In Ireland when senior fat cat state servants are threatened with any kind of
reprimand the media and unions are mobilized for operation 'blue collar'
shield. Police, nurses and teachers are wheeled out to protect the cabal at
the top. It always works.

So Newscorp, Hollywood and the Label's are protecting the creative people now,
the little guy? As brazen as you would expect from the axis of (creative)
evil.

------
alan_cx
Let me get this straight. The advert in Times Square has News Corp and Sony
_surrounding_ America's creative community.

Does that not perfectly show exactly what the whole damn problem is?

------
ethank
So sad. All this effort because they spent years ignoring technology and
trying to do innovation via outsourcing and customer dis-servicing business
development.

I know first hand :)

------
mydnite
If ever a billboard needed some C 'n' B work done to it it is these
billboards.

Arise the gorilla C 'n' B army of the new millennium.
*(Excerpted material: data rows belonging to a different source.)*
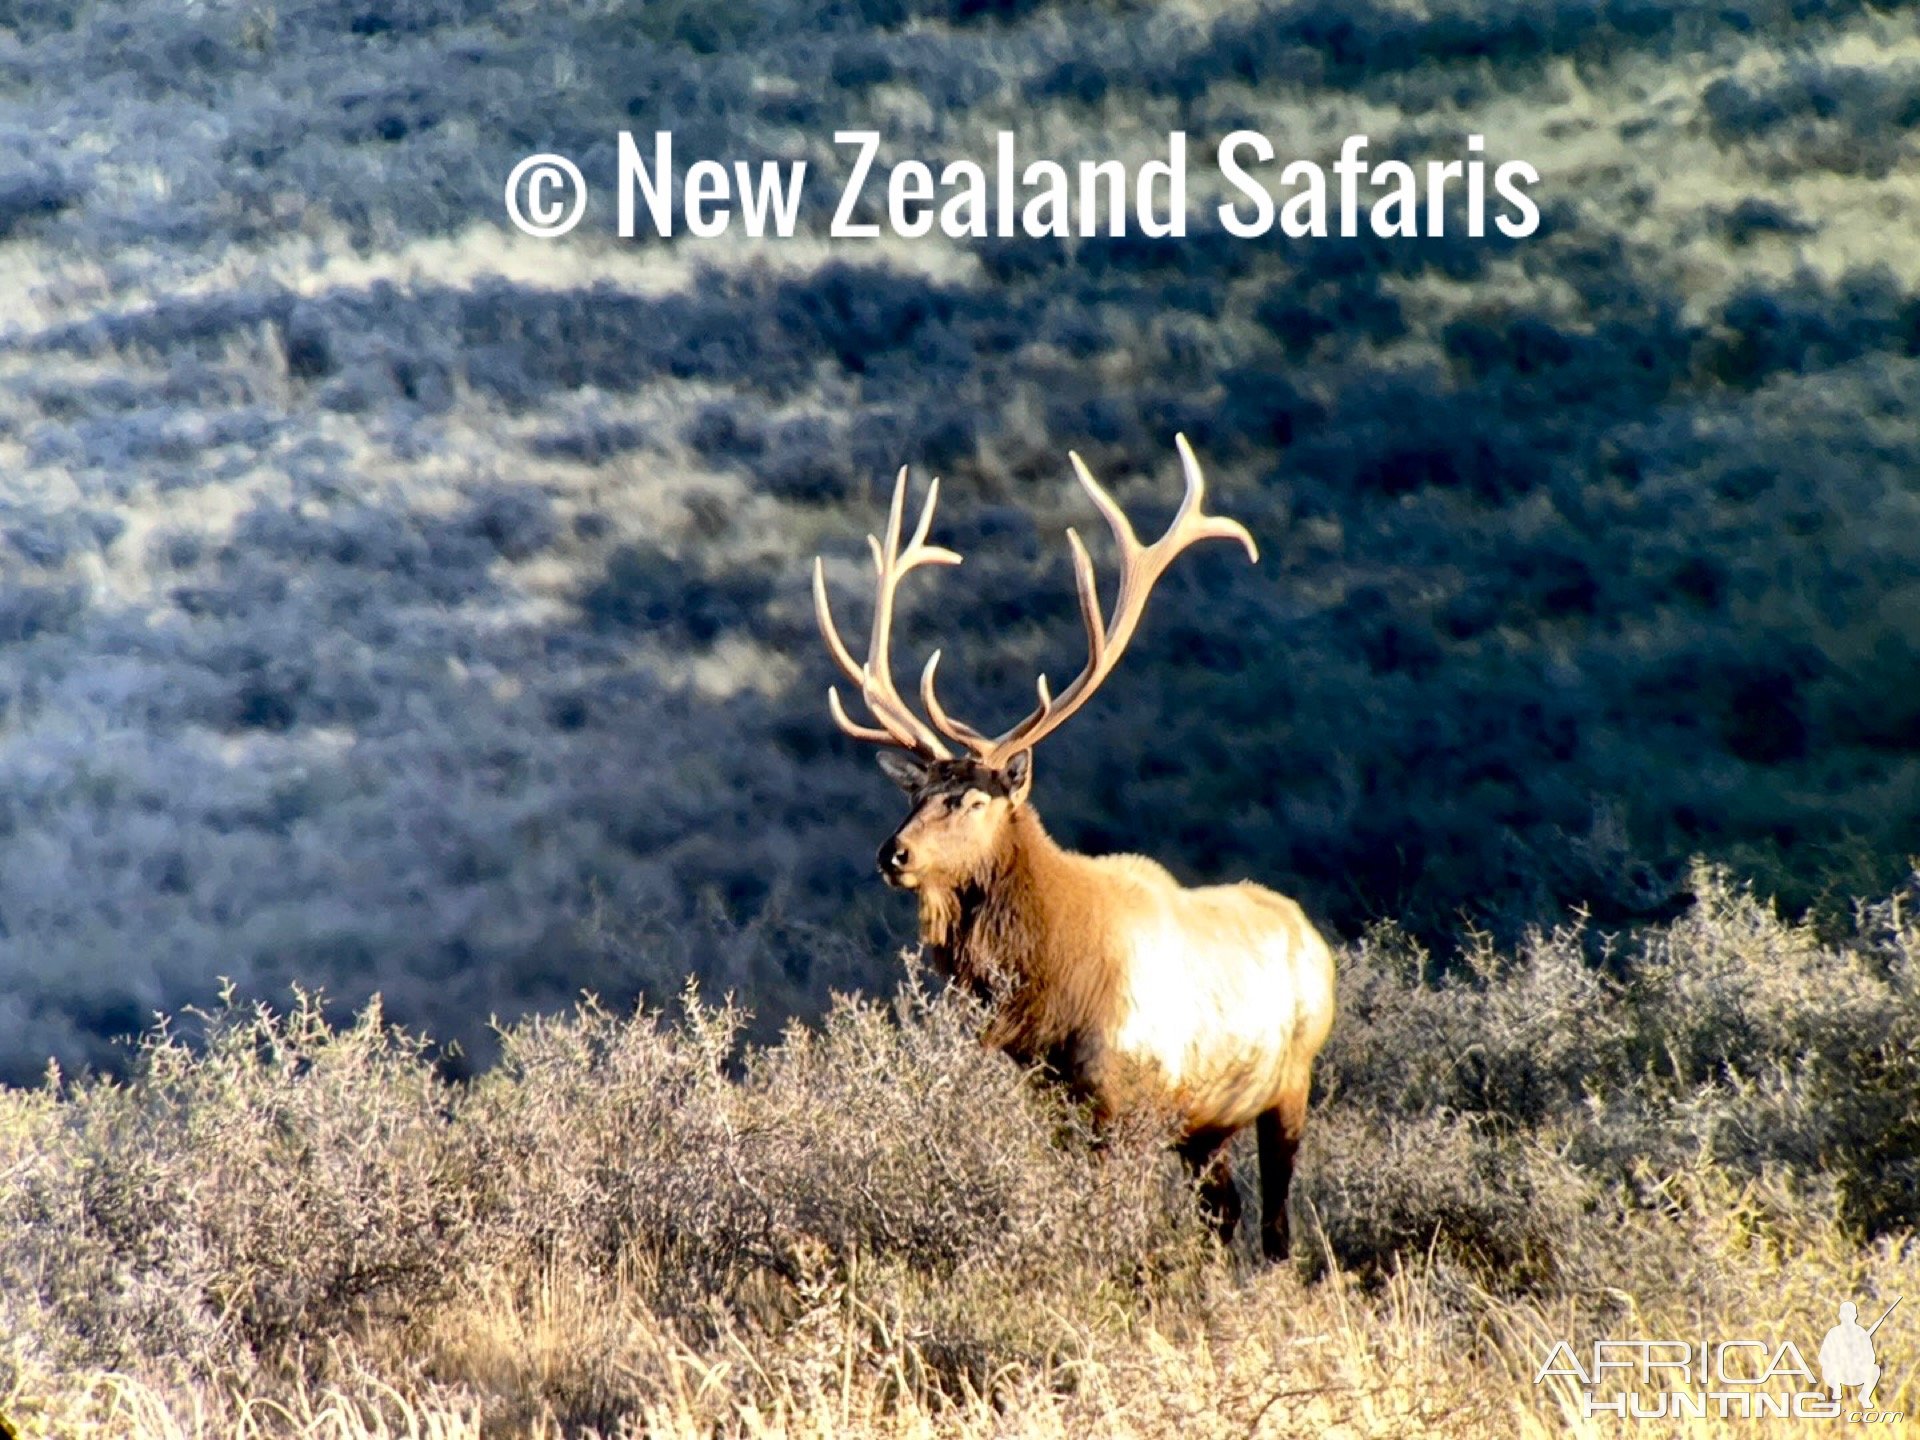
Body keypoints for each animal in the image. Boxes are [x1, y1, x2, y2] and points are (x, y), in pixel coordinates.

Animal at [817, 433, 1344, 1259]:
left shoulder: (1124, 1098)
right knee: (1223, 1212)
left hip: (1290, 1079)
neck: (1052, 992)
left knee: (1275, 1219)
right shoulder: (1053, 1100)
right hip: (1208, 1121)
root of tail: (1316, 941)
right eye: (912, 794)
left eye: (970, 799)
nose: (891, 855)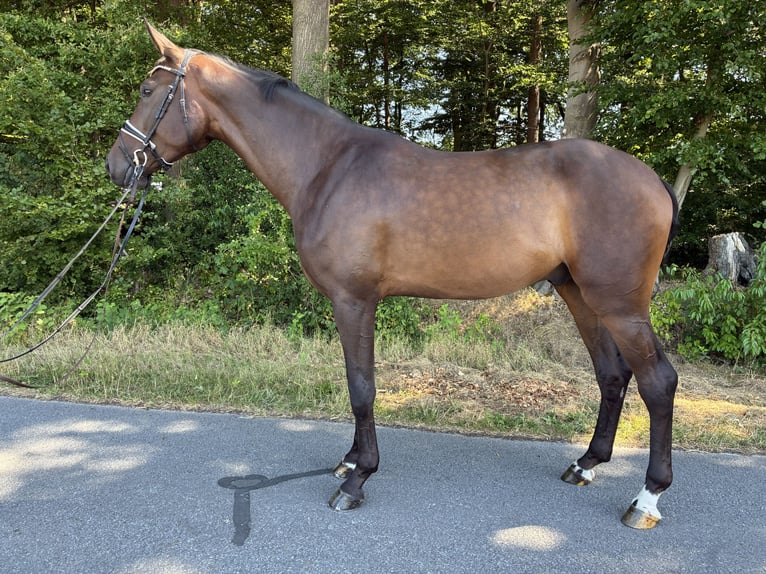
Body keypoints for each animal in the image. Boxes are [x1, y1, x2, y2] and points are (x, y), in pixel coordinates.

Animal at [106, 22, 679, 530]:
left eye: (147, 90)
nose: (117, 166)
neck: (327, 167)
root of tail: (655, 182)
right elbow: (354, 382)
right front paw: (349, 459)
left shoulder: (354, 300)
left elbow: (362, 386)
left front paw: (357, 481)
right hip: (578, 292)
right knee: (612, 374)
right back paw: (586, 464)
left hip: (620, 304)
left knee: (658, 381)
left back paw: (647, 498)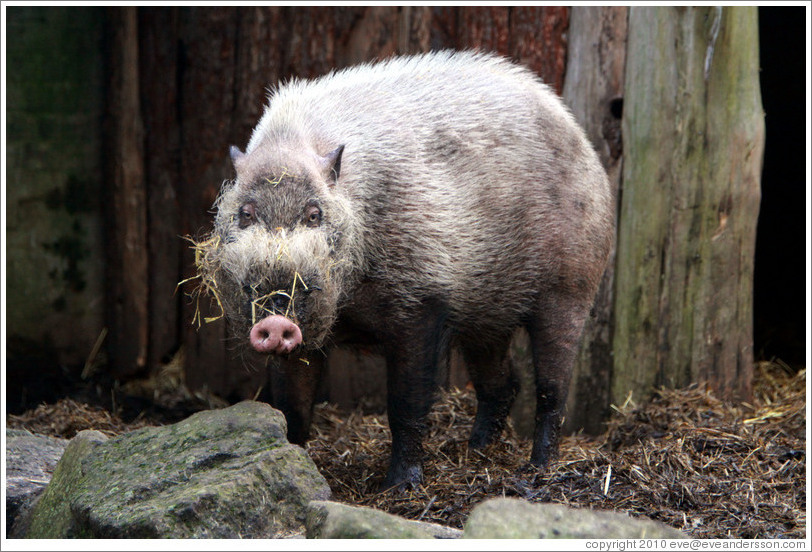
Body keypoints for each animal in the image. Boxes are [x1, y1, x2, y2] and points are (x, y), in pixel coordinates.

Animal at [194, 50, 614, 489]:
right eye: (245, 213)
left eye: (314, 214)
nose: (275, 319)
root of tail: (583, 142)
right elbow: (291, 403)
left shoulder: (422, 300)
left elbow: (406, 402)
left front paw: (400, 485)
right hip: (487, 317)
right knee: (503, 385)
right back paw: (475, 451)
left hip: (571, 284)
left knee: (552, 389)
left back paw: (534, 472)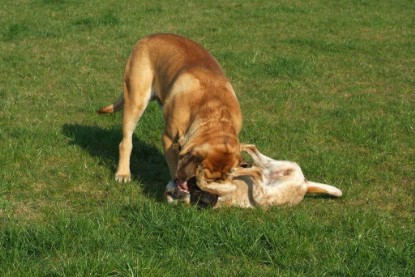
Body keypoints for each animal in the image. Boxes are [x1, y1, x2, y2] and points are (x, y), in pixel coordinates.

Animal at [98, 31, 242, 188]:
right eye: (200, 173)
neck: (216, 114)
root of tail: (146, 38)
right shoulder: (169, 140)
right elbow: (175, 169)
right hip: (135, 101)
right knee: (126, 142)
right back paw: (123, 173)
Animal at [164, 144, 342, 207]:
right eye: (171, 197)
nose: (174, 193)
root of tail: (305, 184)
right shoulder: (227, 188)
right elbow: (205, 183)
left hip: (275, 165)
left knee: (254, 154)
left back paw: (241, 152)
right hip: (262, 193)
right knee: (257, 171)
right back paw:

But seriously it just makes me want to get into politics just to kick these
fuckers out and I'm not even a yank, I'm Australian, so I couldn't directly
help the people in the US.

------
jdavid
Sometimes I wonder if the biggest reason media companies are pissed off about
piracy, is because they can't add their own free political messages to any
content they want. they are loosing the power of distribution, which is
fundamentally more important that loosing a revenue stream.

------
j45
Hi Hollywood: I like movies and stuff, but how about I stop watching them
altogether?

I'm happy to pay for cable, netflix and more but you really need to stop
punishing the majority of honest people, it's just not cool.

The internet gives me a lot more than the predictable formula plots that you
do lately.